The 2020 COINS winter school is offered 3 May – 8 May at the Finse 1222 hotel in Finse (Norway).
Previous COINS winter schools:
- COINS winter school Finse 2019
- COINS winter school Finse 2018
- COINS winter school Finse 2017
- COINS winter school Finse 2016
- The Finse winter school 2015 was organized by the FRISC network. Here are presentations given by COINS students at the winter school:
- Yi-Ching Liao, Process Tracking Forensic Readiness
- Dijana Vukovic, CryptoCloak–research overview
- Huihui Yang, Attribute-based authentication
- Joseph Twayigira, User authentication in mobile cloud for crisis and emergency management
- Mohamed Ali Saleh Abomhara, Threat Modeling: The Art of Identifying, Assessing and Mitigating security threats
- The annual Finse winter school has become a tradition in Norwegian information security research. The first one was held in 2008.
IMT6002 3 ECTS
Participants can register for the IMT6002 COINS Winter School course at NTNU. Successful completion is documented with 3 ECTS that can be used towards the taught component of a Ph.D. programme. COINS students can register free of charge for IMT6002. Students outside of COINS might be subject to an administrative fee. Please contact us if you are interested.

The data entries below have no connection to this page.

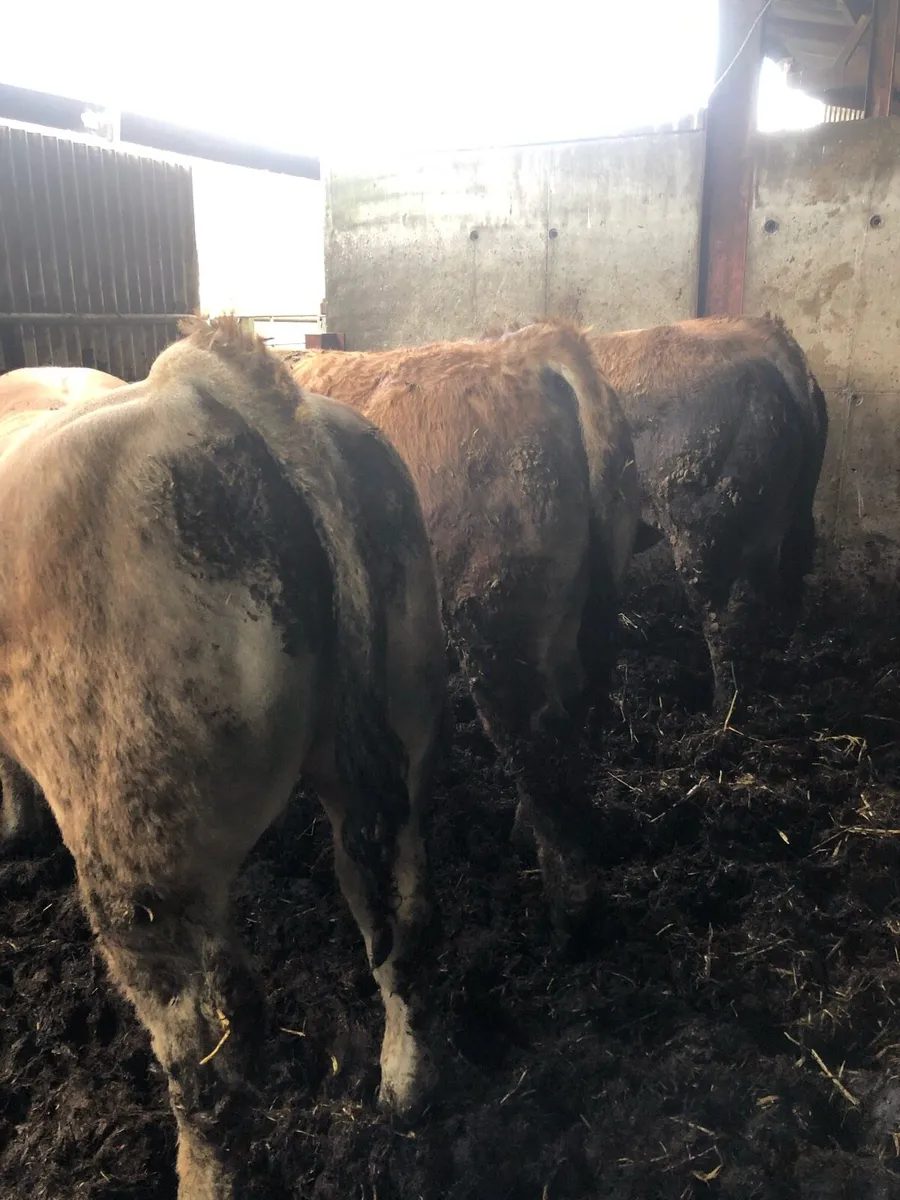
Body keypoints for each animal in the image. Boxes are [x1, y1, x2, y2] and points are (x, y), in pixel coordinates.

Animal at [0, 318, 447, 1199]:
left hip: (136, 853)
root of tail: (195, 394)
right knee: (397, 914)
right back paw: (404, 1084)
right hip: (394, 734)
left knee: (205, 1049)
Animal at [290, 323, 640, 945]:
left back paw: (572, 913)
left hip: (493, 624)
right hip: (568, 620)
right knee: (567, 716)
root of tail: (528, 353)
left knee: (535, 738)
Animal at [583, 315, 828, 712]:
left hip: (701, 531)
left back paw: (722, 708)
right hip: (786, 520)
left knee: (722, 619)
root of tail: (771, 346)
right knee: (778, 593)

Students enrolling in IMT6002 need to actively participate in the winter school and document this participation. Documentation comprises:
- You need to prepare and give a presentation related to your Ph.D. research and answer questions from the audience. The presentation and Q&A should last ca. 20-30 minutes.
- Active participation: you need to ask one or more questions each day.
- You need to submit a report on your participation. The report should give a summary of each session and presentation at the winter school, should discuss which aspects of computer and information security are addressed, and should reflect about the methods used in the presented research. You should examine which of the research methods could be relevant for your own research project, either immediately or as an approach to be explored in the long term. The report needs to document the questions you asked and the answers the presenters gave. The report is expected to have a length of about 5-8 pages not including title, TOC, bibliography etc.